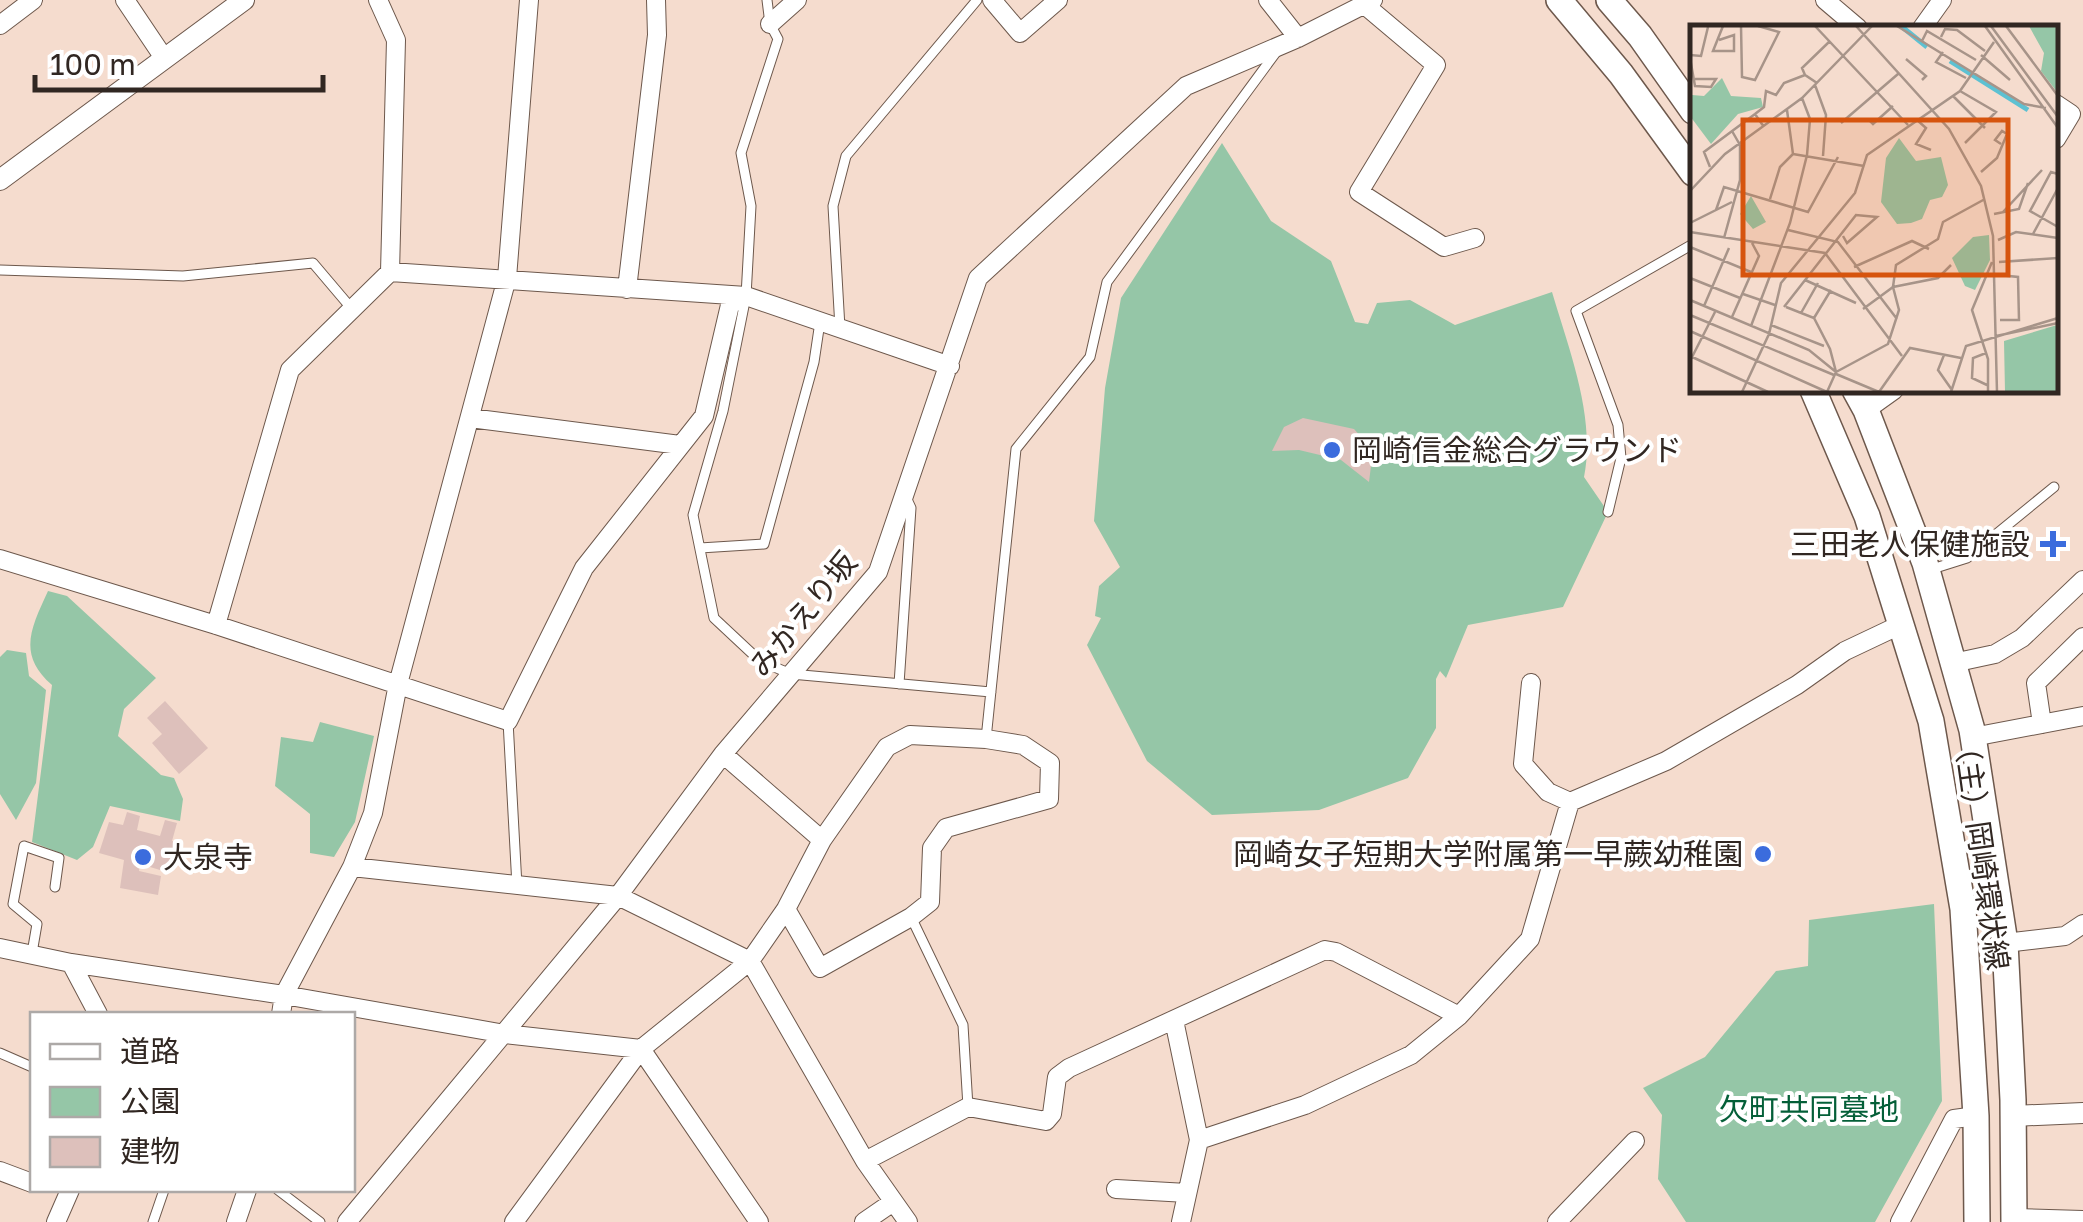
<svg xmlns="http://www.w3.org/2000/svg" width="2083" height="1222" viewBox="0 0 2083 1222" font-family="'Golos Text','Noto Sans JP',sans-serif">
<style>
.green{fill:#95c6a7}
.building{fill:#ddc0bb}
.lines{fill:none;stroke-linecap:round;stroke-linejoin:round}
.service-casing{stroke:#6d584c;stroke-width:11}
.minor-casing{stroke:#6d584c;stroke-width:20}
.tertiary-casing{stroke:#6d584c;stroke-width:22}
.primary-casing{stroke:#6d584c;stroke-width:28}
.service{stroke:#fff;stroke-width:9}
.minor{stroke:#fff;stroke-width:18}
.tertiary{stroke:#fff;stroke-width:20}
.primary{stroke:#fff;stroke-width:25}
.poi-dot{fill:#3b6cdd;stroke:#fff;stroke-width:4}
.labels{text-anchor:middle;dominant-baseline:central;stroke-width:8;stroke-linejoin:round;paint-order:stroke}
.poi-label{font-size:30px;fill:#312722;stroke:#fff;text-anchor:start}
.street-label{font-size:30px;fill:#312722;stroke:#fff}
.park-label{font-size:30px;fill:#045f38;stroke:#fff}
.inset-river{fill:none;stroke:#5dc1d2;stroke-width:5}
.inset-road{fill:none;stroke:#a79489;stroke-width:2.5}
.view{fill:#d6540e;fill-opacity:0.15;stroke:#d6540e;stroke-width:5}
.inset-edge{fill:none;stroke:#312722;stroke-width:5}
</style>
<rect width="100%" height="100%" fill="#f5dcce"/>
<path class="green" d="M1222,143L1271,221L1331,261L1355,322L1368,324L1377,303L1410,300L1455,325L1552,292C1569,350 1596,417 1584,477L1608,512L1563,607L1468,625L1446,678L1440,671L1436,679V728L1408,778L1319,810L1212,815L1147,761L1087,645L1101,618L1095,616L1099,586L1120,567L1094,521L1105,388L1121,298Z
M48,591L67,596L156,678L124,709L118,736L161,775L174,778L183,799L180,821L110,806L93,847L77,860L32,842L52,685C17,655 31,628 48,591Z
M7,650L26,653L29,676L46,690L36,783L16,820L0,794V657Z
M320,722L374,736L355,822L334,857L310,853V814L275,786L281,737L313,742Z
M1934,904L1942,1101L1875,1222H1686L1658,1179L1662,1115L1643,1088L1705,1057L1776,971L1808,966L1809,920Z"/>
<path class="building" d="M1303,418L1354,429L1373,450L1369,482L1341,460L1299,450L1272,451L1284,427Z
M165,701L208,748L179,774L152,743L162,734L147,718Z
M127,812L140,816L137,830L160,836L165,820L177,823L172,841L178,843L170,873L140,864L139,871L161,876L158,895L120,888L124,860L99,853L109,822L123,825Z"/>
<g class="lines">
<defs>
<path id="service" d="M767,0L770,24L778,39L741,153L751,206L746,296L723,411L693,515L714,618L760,661L791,674L991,692
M0,270L183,276L313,263L352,309
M840,328L833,206L846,156L977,0
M1608,512L1621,458L1618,425L1576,311L1693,244
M700,548L764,544L814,362L820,322
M1929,570L1967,558L2054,487
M899,684L911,508L905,495
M508,721L517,886
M986,739L1016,449L1090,357L1107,282L1277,51
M911,917L963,1025L968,1107
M32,953L37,924L13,904L24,846L59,858L55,887
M0,1053L32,1067
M278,1190L320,1222
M153,1222L164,1190"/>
<path id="minor" d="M125,0L164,58
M992,0L1020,33L1058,0
M1268,0L1298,38
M1825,0L1858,28
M1366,6L1436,65L1359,192L1444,247L1475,238
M770,24L797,0
M0,25L33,0
M1922,28L1942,0
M2056,104L2071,114L2056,139
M390,272L746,296L950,366
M627,289L657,35L656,0
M1866,410L1894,390
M470,418L680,445
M0,559L216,625L508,721L584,568L704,416L730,305L746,296
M216,625L290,370L390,272L396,40L378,0
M1953,663L1995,654L2022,638L2083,580
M1531,683L1523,764L1548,792L1570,802
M2042,724L2036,683L2083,637
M1973,737L2083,716
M723,754L822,840
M352,867L618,896L750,961L865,1161L908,1222
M2005,943L2065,936L2083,924
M0,948L71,963L284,995L505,1034L641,1049L759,1222
M71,963L98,1014
M281,1014L284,995L352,867L373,813L398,684L507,278L529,0
M1174,1020L1199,1140
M865,1161L968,1107L1046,1121L1052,1114L1057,1077L1069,1068L1325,950L1336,952L1459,1016
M0,1171L32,1183
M1116,1189L1187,1193
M2014,1218L2083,1220
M56,1222L70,1190
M236,1222L247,1190
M347,1222L618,896L723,754L878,572L978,278L1186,86L1298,38L1373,0
M514,1222L641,1049L750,961L786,909L822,840L887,747L910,735L986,739L1023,745L1050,763L1049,799L946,828L932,848L930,902L911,917L820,968L786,909
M864,1222L893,1202
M1181,1222L1199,1140L1305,1105L1411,1055L1459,1016L1530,939L1570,802L1666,761L1797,685L1845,651L1902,624
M1557,1222L1635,1141
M1900,1222L1954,1119L1976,1116"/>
<path id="tertiary" d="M0,180L244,0
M2013,1116L2083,1113"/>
<path id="primary" d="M1559,0L1621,74L1693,173
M1609,0L1640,36L1693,111
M1813,390L1867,516L1931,721L1963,909L1976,1116L1977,1222
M1855,390L1866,410L1925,563L1972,730L2005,943L2013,1100L2014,1222"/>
</defs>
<use href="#service" class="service-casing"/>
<use href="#minor" class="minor-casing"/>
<use href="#tertiary" class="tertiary-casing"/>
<use href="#primary" class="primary-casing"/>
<use href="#service" class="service"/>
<use href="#minor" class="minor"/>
<use href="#tertiary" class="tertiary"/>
<use href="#primary" class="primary"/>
</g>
<g class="poi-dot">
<circle cx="1332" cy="450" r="10"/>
<path d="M2048 529h10v10h10v10h-10v10h-10v-10h-10v-10h10z"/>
<circle cx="1763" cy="854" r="10"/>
<circle cx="143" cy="857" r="10"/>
</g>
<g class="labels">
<g class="poi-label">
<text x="1352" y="450">岡崎信金総合グラウンド</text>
<text x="2030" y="544" text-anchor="end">三田老人保健施設</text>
<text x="1743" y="854" text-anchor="end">岡崎女子短期大学附属第一早蕨幼稚園</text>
<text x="163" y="857">大泉寺</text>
</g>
<g class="street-label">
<text transform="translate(803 614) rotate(-51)">みかえり坂</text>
<text transform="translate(1982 851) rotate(82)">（主）岡崎環状線</text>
</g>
<g class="park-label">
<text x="1809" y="1109">欠町共同墓地</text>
</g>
</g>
<g transform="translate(1690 25)">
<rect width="368" height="368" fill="#f5dcce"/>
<path d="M339,1H367V67L351,46L354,28ZM0,42L2,70L14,71L32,53L41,71L71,73L73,82L48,89L21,119L0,91ZM209,113L226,136L251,132L258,160L252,172L240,175L232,194L221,198L207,199L191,177L196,133ZM61,171L76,197L63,204L50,189ZM299,210L300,235L285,265L275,261L262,233L283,212ZM367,300V367H315L314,316Z" fill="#95c6a7"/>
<path class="inset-river" d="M211,1L237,22M260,36L338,85"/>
<path class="inset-road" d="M51,1L52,52L65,55L89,7L68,1M125,1L218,100M166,1L259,104L291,161L303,211L307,367M207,1L334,79L356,83M295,1L368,103M301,1L368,92M316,1L368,71M251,12L255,4L267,5L295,26M29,15L44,10V26H23L33,1M232,16L237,6L286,35M253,27L246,37L276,53M0,30L11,31L18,2M291,30L320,55M0,33L5,61L21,62L26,54H5M216,34L236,51L232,55M115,50L112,43L140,16M125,60L136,90L133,131M270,66L306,87L275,118M263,71L295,103M65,89L74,82L76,66L86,70L94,58L115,50L127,58M178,94L183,99L203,81M227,95L236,103L226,119L241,125M151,98L208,49M103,129L174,141M20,142L14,127L65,89L74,102M291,147L307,133L317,109L312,106L305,115L311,119M368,149L361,147L340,186L368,202M0,166L35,129L112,73L182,1M80,174L90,142L103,129L97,85M26,185L34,162L118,187L148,132M313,187L352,145M304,189L329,184L338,158M0,198L42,177M98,205L148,217L207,294M0,207L135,228L212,331M343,209L368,163M34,213L50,155V120L42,106M308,215L326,207L368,213M0,222L61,247M309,237L368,233M164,242L222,216L239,224M309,250L328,252L329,295H310M0,253L50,273M115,255L166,278M53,269L85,280M0,275L119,325L146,347M14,281L39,223M94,282L166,190L187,192L157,218L153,211M96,282L124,293L140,324L146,347L137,367M173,284L203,262L206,240L248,214L253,197L295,174M111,288L128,258M0,290L144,350M42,292L69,231L62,218M124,293L141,265M81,300L134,321M61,301L100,198L117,130L120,94L112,73M0,306L137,367M306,311L368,298M296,328L283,333L282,353L297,360M254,330L248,345L262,365M0,331L78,367M0,336L25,287M146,347L198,319L209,285L203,262L248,253L261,240M146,349L189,367M52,367L79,309L91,258L165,168L177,130L270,66L304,17M189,367L220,323L271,333M261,367L276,321L368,293M298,367V334L282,285L302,237"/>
<path class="view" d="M53,95H318V250H53Z"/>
<rect width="368" height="368" class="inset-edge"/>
</g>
<rect x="30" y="1012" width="325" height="180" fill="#ffffff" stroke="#ada9a7" stroke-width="2.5"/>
<rect x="50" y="1044" width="50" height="15" fill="#ffffff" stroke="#ada9a7" stroke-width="2.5"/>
<text x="120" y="1062" font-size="30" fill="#312722">道路</text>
<rect x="50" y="1087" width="50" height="30" fill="#95c6a7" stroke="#ada9a7" stroke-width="2.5"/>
<text x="120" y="1112" font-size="30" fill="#312722">公園</text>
<rect x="50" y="1137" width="50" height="30" fill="#ddc0bb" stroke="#ada9a7" stroke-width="2.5"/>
<text x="120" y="1162" font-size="30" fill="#312722">建物</text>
<path d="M35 75v15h288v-15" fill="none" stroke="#312722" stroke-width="5"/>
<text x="50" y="75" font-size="30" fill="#312722" stroke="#ffffff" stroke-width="8" paint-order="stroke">100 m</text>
</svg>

• **Assignment**
Across the entries, each line containing the word "service" is to be counted once; the total alone is to be given.

• **The answer**
5